Records from a data source:
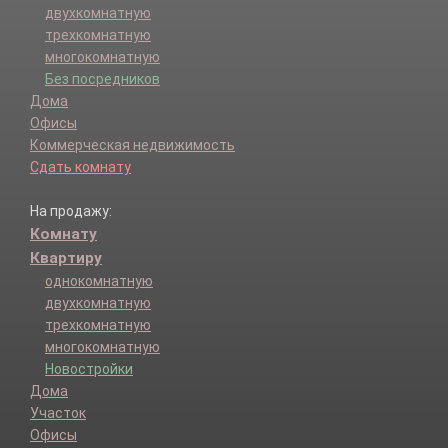
двухкомнатную
трехкомнатную
многокомнатную
Без посредников
Дома
Офисы
Коммерческая недвижимость
Сдать комнату
На продажу:
Комнату
Квартиру
однокомнатную
двухкомнатную
трехкомнатную
многокомнатную
Новостройки
Дома
Участок
Офисы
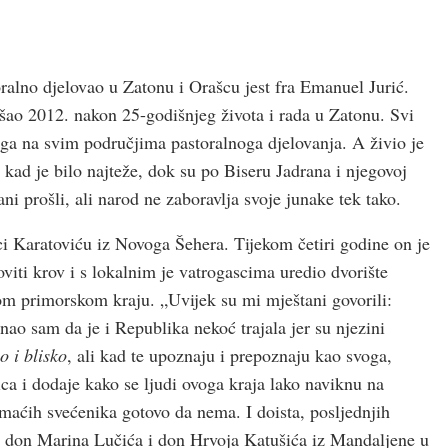
oralno djelovao u Zatonu i Orašcu jest fra Emanuel Jurić.
ao 2012. nakon 25-godišnjeg života i rada u Zatonu. Svi
oga na svim područjima pastoralnoga djelovanja. A živio je
i kad je bilo najteže, dok su po Biseru Jadrana i njegovoj
ni prošli, ali narod ne zaboravlja svoje junake tek tako.
i Karatoviću iz Novoga Šehera. Tijekom četiri godine on je
viti krov i s lokalnim je vatrogascima uredio dvorište
om primorskom kraju. „Uvijek su mi mještani govorili:
Znao sam da je i Republika nekoć trajala jer su njezini
o i blisko
, ali kad te upoznaju i prepoznaju kao svoga,
vica i dodaje kako se ljudi ovoga kraja lako naviknu na
maćih svećenika gotovo da nema. I doista, posljednjih
– don Marina Lučića i don Hrvoja Katušića iz Mandaljene u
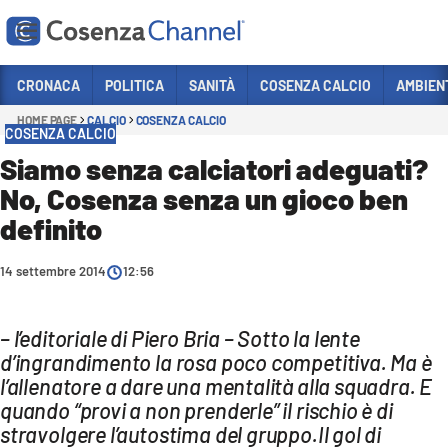
Vai
CRONACA
POLITICA
SANITÀ
COSENZA CALCIO
AMBIEN
HOME PAGE
CALCIO
COSENZA CALCIO
Sezioni
COSENZA CALCIO
CRONACA
Siamo senza calciatori adeguati?
No, Cosenza senza un gioco ben
POLITICA
definito
COSENZA CALCIO
ECONOMIA E LAVORO
14 settembre 2014
12:56
ITALIA MONDO
– l’editoriale di Piero Bria – Sotto la lente
SANITÀ
d’ingrandimento la rosa poco competitiva. Ma è
SPORT
l’allenatore a dare una mentalità alla squadra. E
quando “provi a non prenderle” il rischio è di
CULTURA
stravolgere l’autostima del gruppo.Il gol di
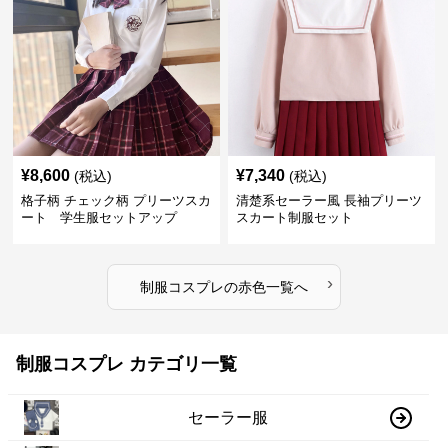
¥
8,600
¥
7,340
(税込)
(税込)
格子柄 チェック柄 プリーツスカ
清楚系セーラー風 長袖プリーツ
ート 学生服セットアップ
スカート制服セット
›
制服コスプレ
の
赤色
一覧へ
制服コスプレ カテゴリ一覧
セーラー服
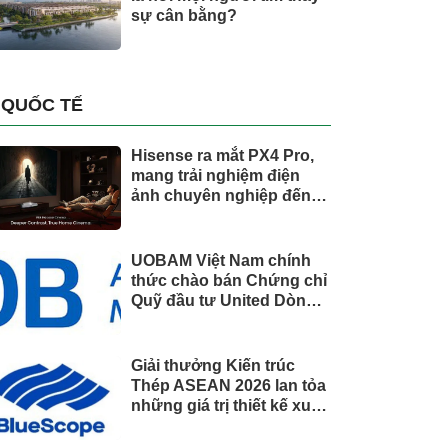
sự cân bằng?
QUỐC TẾ
Hisense ra mắt PX4 Pro,
mang trải nghiệm điện
ảnh chuyên nghiệp đến
không gian gia đình
UOBAM Việt Nam chính
thức chào bán Chứng chỉ
Quỹ đầu tư United Dòng
Tiền Linh Hoạt (UMMF)
Giải thưởng Kiến trúc
Thép ASEAN 2026 lan tỏa
những giá trị thiết kế xuất
sắc qua hợp tác khu vực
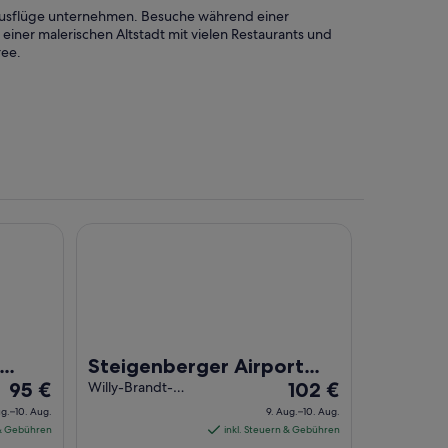
ausflüge unternehmen. Besuche während einer
iner malerischen Altstadt mit vielen Restaurants und
ree.
r of Radisson Individuals
Steigenberger Airport Hotel Berlin
Steigenberger Airport
Der
Der
95 €
Hotel Berlin
Willy-Brandt-
102 €
Platz 3
Preis
Preis
ug.–10. Aug.
9. Aug.–10. Aug.
Schoenefeld
beträgt
beträgt
 & Gebühren
inkl. Steuern & Gebühren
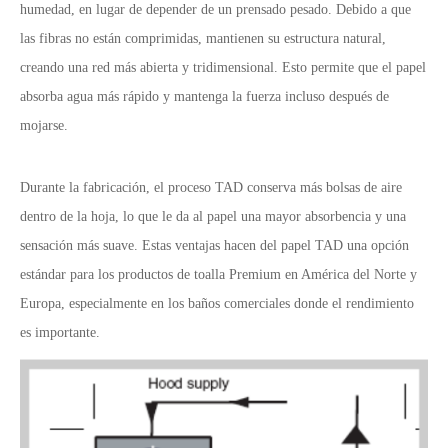
humedad, en lugar de depender de un prensado pesado. Debido a que
las fibras no están comprimidas, mantienen su estructura natural,
creando una red más abierta y tridimensional. Esto permite que el papel
absorba agua más rápido y mantenga la fuerza incluso después de
mojarse.
Durante la fabricación, el proceso TAD conserva más bolsas de aire
dentro de la hoja, lo que le da al papel una mayor absorbencia y una
sensación más suave. Estas ventajas hacen del papel TAD una opción
estándar para los productos de toalla Premium en América del Norte y
Europa, especialmente en los baños comerciales donde el rendimiento
es importante.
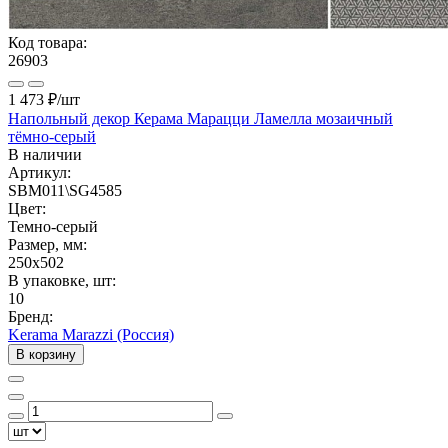
Код товара:
26903
1 473 ₽
/шт
Напольный декор Керама Марацци Ламелла мозаичный
тёмно-серый
В наличии
Артикул:
SBM011\SG4585
Цвет:
Темно-серый
Размер, мм:
250x502
В упаковке, шт:
10
Бренд:
Kerama Marazzi (Россия)
В корзину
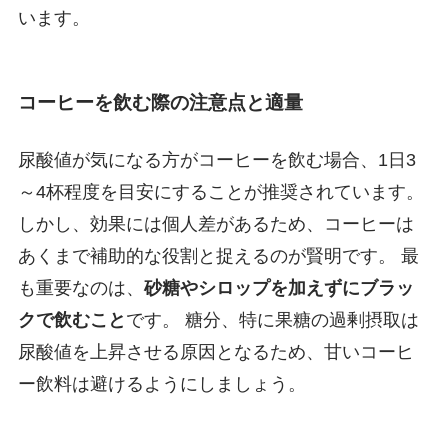
います。
コーヒーを飲む際の注意点と適量
尿酸値が気になる方がコーヒーを飲む場合、1日3
～4杯程度を目安にすることが推奨されています。
しかし、効果には個人差があるため、コーヒーは
あくまで補助的な役割と捉えるのが賢明です。 最
も重要なのは、
砂糖やシロップを加えずにブラッ
クで飲むこと
です。 糖分、特に果糖の過剰摂取は
尿酸値を上昇させる原因となるため、甘いコーヒ
ー飲料は避けるようにしましょう。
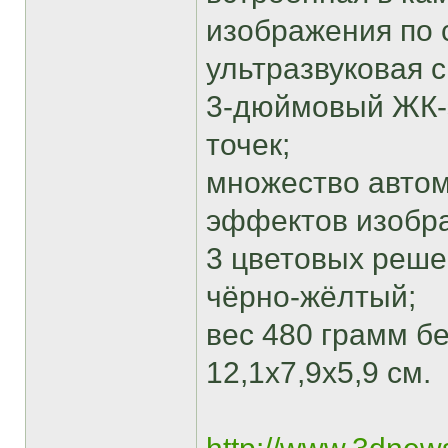
изображения по 
ультразвуковая 
3-дюймовый ЖК-
точек;
множество автом
эффектов изобр
3 цветовых реше
чёрно-жёлтый;
вес 480 грамм бе
12,1x7,9x5,9 см.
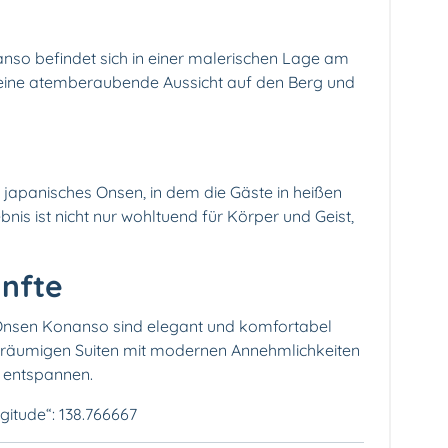
so befindet sich in einer malerischen Lage am
 eine atemberaubende Aussicht auf den Berg und
s japanisches Onsen, in dem die Gäste in heißen
nis ist nicht nur wohltuend für Körper und Geist,
ünfte
Onsen Konanso sind elegant und komfortabel
 geräumigen Suiten mit modernen Annehmlichkeiten
r entspannen.
ngitude“: 138.766667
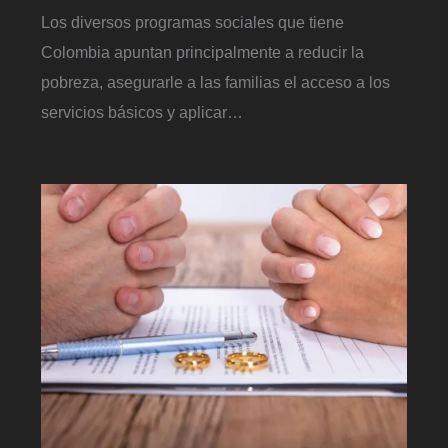
Los diversos programas sociales que tiene
Colombia apuntan principalmente a reducir la
pobreza, asegurarle a las familias el acceso a los
servicios básicos y aplicar…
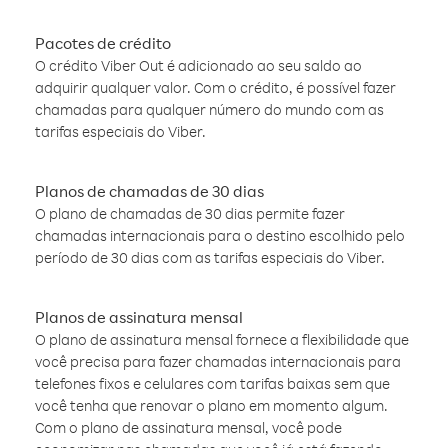
Pacotes de crédito
O crédito Viber Out é adicionado ao seu saldo ao
adquirir qualquer valor. Com o crédito, é possível fazer
chamadas para qualquer número do mundo com as
tarifas especiais do Viber.
Planos de chamadas de 30 dias
O plano de chamadas de 30 dias permite fazer
chamadas internacionais para o destino escolhido pelo
período de 30 dias com as tarifas especiais do Viber.
Planos de assinatura mensal
O plano de assinatura mensal fornece a flexibilidade que
você precisa para fazer chamadas internacionais para
telefones fixos e celulares com tarifas baixas sem que
você tenha que renovar o plano em momento algum.
Com o plano de assinatura mensal, você pode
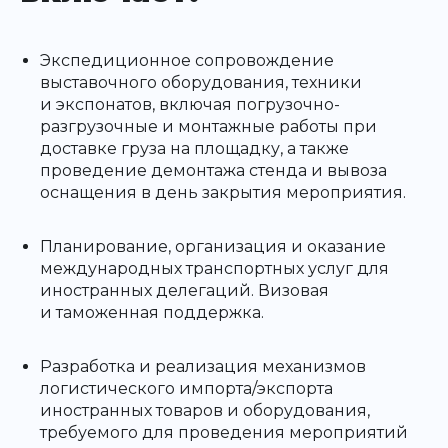
Экспедиционное сопровождение
выставочного оборудования, техники
и экспонатов, включая погрузочно-
разгрузочные и монтажные работы при
доставке груза на площадку, а также
проведение демонтажа стенда и вывоза
оснащения в день закрытия мероприятия.
Планирование, организация и оказание
международных транспортных услуг для
иностранных делегаций. Визовая
и таможенная поддержка.
Разработка и реализация механизмов
логистического импорта/экспорта
иностранных товаров и оборудования,
требуемого для проведения мероприятий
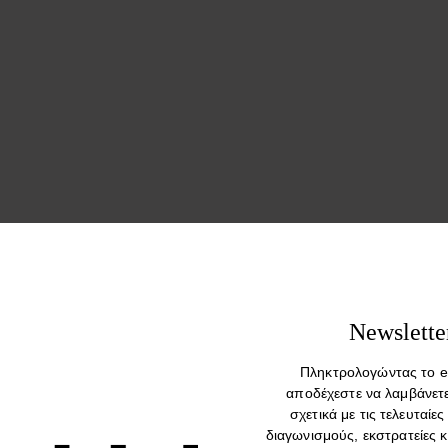
Newslette
Πληκτρολογώντας το e
αποδέχεστε να λαμβάνετ
σχετικά με τις τελευταίες
διαγωνισμούς, εκστρατείες 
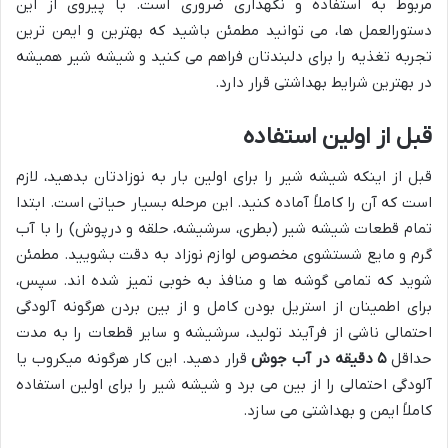
مربوط به استفاده و نگهداری ضروری است. با پیروی از این
دستورالعمل ها، می توانید مطمئن باشید که بهترین و ایمن ترین
تجربه تغذیه را برای دلبندتان فراهم می کنید و شیشه شیر همیشه
در بهترین شرایط بهداشتی قرار دارد.
قبل از اولین استفاده
قبل از اینکه شیشه شیر را برای اولین بار به نوزادتان بدهید، لازم
است که آن را کاملاً آماده کنید. این مرحله بسیار حیاتی است. ابتدا
تمام قطعات شیشه شیر (بطری، سرشیشه، حلقه و درپوش) را با آب
گرم و مایع شستشوی مخصوص لوازم نوزاد به دقت بشویید. مطمئن
شوید که تمامی گوشه ها و منافذ به خوبی تمیز شده اند. سپس،
برای اطمینان از استریل بودن کامل و از بین بردن هرگونه آلودگی
احتمالی ناشی از فرآیند تولید، سرشیشه و سایر قطعات را به مدت
حداقل
۵ دقیقه در آب جوش
قرار دهید. این کار هرگونه میکروب یا
آلودگی احتمالی را از بین می برد و شیشه شیر را برای اولین استفاده
کاملاً ایمن و بهداشتی می سازد.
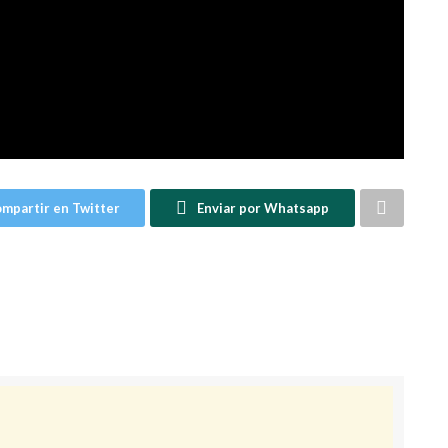
mpartir en Twitter
Enviar por Whatsapp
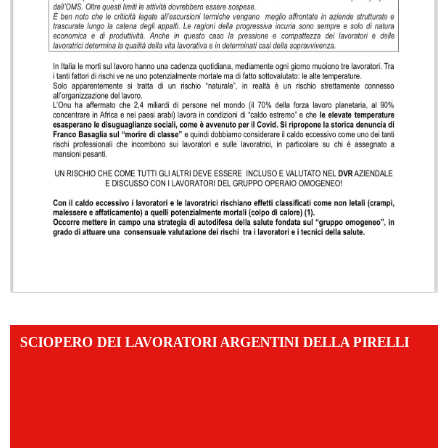
SCIOPERO DEI LAVORATORI ARGENTINI DELLA PIRELLI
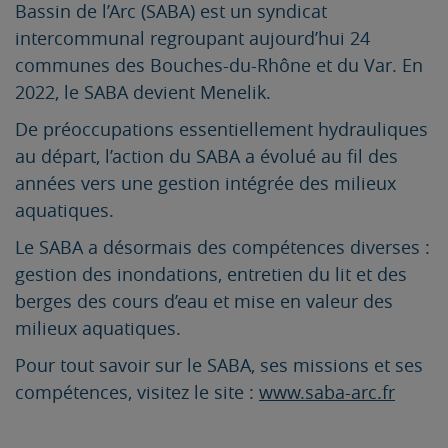
Bassin de l’Arc (SABA) est un syndicat
intercommunal regroupant aujourd’hui 24
communes des Bouches-du-Rhône et du Var. En
2022, le SABA devient Menelik.
De préoccupations essentiellement hydrauliques
au départ, l’action du SABA a évolué au fil des
années vers une gestion intégrée des milieux
aquatiques.
Le SABA a désormais des compétences diverses :
gestion des inondations, entretien du lit et des
berges des cours d’eau et mise en valeur des
milieux aquatiques.
Pour tout savoir sur le SABA, ses missions et ses
compétences, visitez le site :
www.saba-arc.fr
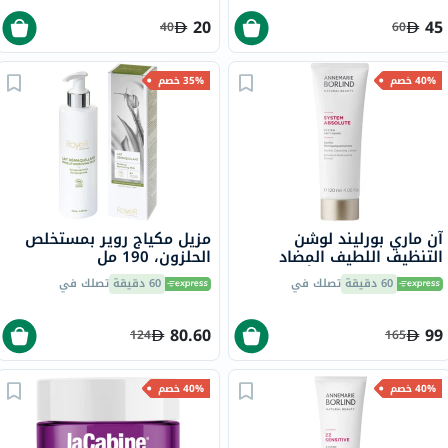
20
45
40
60
40% خصم
35% خصم
آن ماري بورليند لوشن
مزيل مكياج روير بمستخلص
التنظيف اللطيف المضاد
الحلزون، 190 مل
للشيخوخة سيستم أبسلوت
60 دقيقة
تصلك في
60 دقيقة
تصلك في
سيستم 120 مل
80.60
99
124
165
40% خصم
40% خصم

WORK ORDER
Find each line in the records above that contains the word "papel", and copy those lines out in full.

PROBLEM SOLUTION
creando una red más abierta y tridimensional. Esto permite que el papel
dentro de la hoja, lo que le da al papel una mayor absorbencia y una
sensación más suave. Estas ventajas hacen del papel TAD una opción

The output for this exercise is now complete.